A Functional Switch in Tonic GABA Currents Alters the Output of Central Amygdala Corticotropin Releasing Factor Receptor-1 Neurons Following Chronic Ethanol Exposure.J Neurosci. 2016 10 19; 36(42):10729-10741.JN
The corticotropin releasing factor (CRF) system in the central amygdala (CeA) has been implicated in the effects of acute ethanol and the development of alcohol dependence. We previously demonstrated that CRF receptor 1 (CRF1) neurons comprise a specific component of the CeA microcircuitry that is selectively engaged by acute ethanol. To investigate the impact of chronic ethanol exposure on inhibitory signaling in CRF1+ CeA neurons, we used CRF1:GFP mice subjected to chronic intermittent ethanol (CIE) inhalation and examined changes in local inhibitory control, the effects of acute ethanol, and the output of these neurons from the CeA. Following CIE, CRF1+ neurons displayed decreased phasic inhibition and a complete loss of tonic inhibition that persisted into withdrawal. CRF1- neurons showed a cell type-specific upregulation of both phasic and tonic signaling with CIE, the latter of which persists into withdrawal and is likely mediated by δ subunit-containing GABAA receptors. The loss of tonic inhibition with CIE was seen in CRF1+ and CRF1- neurons that project out of the CeA and into the bed nucleus of the stria terminalis. CRF1+ projection neurons displayed an increased baseline firing rate and loss of sensitivity to acute ethanol following CIE. These data demonstrate that chronic ethanol exposure produces profound and long-lasting changes in local inhibitory control of the CeA, resulting in an increase in the output of the CeA and the CRF1 receptor system, in particular. These cellular changes could underlie the behavioral manifestations of alcohol dependence and potentially contribute to the pathology of addiction.

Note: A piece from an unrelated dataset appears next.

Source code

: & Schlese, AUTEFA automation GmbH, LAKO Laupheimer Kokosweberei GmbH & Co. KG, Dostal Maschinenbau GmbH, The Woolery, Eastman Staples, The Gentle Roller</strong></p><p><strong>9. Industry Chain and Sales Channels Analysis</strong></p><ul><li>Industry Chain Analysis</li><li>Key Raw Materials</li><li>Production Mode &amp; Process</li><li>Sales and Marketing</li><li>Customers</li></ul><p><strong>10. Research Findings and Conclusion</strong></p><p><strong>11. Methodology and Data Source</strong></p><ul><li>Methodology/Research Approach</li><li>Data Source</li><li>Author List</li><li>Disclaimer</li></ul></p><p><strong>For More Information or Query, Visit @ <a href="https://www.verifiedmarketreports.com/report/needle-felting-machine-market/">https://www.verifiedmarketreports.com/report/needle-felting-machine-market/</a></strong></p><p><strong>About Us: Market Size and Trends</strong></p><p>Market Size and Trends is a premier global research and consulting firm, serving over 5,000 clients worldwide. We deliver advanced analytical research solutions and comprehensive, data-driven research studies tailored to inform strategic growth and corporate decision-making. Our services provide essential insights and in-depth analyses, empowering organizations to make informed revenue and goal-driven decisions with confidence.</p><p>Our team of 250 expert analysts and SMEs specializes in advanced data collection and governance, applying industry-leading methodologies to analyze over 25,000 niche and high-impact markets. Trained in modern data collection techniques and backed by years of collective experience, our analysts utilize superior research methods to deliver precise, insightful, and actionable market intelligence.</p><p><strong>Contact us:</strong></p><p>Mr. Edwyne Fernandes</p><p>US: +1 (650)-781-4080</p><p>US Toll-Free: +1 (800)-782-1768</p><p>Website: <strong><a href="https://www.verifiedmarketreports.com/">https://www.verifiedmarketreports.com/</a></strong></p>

The corticotropin releasing factor (CRF) system in the central amygdala (CeA) has been implicated in the effects of acute and chronic ethanol. We showed previously that CRF receptor 1-expressing (CRF1+) neurons in the CeA are under tonic inhibitory control and are differentially regulated by acute ethanol (Herman et al., 2013). Here we show that the inhibitory control of CRF1+ CeA neurons is lost with chronic ethanol exposure, likely by a functional switch in local tonic signaling. The loss of tonic inhibition is seen in CRF1+ projection neurons, suggesting that a critical consequence of chronic ethanol exposure is an increase in the output of the CeA CRF1 system, a neuroadaptation that may contribute to the behavioral consequences of alcohol dependence.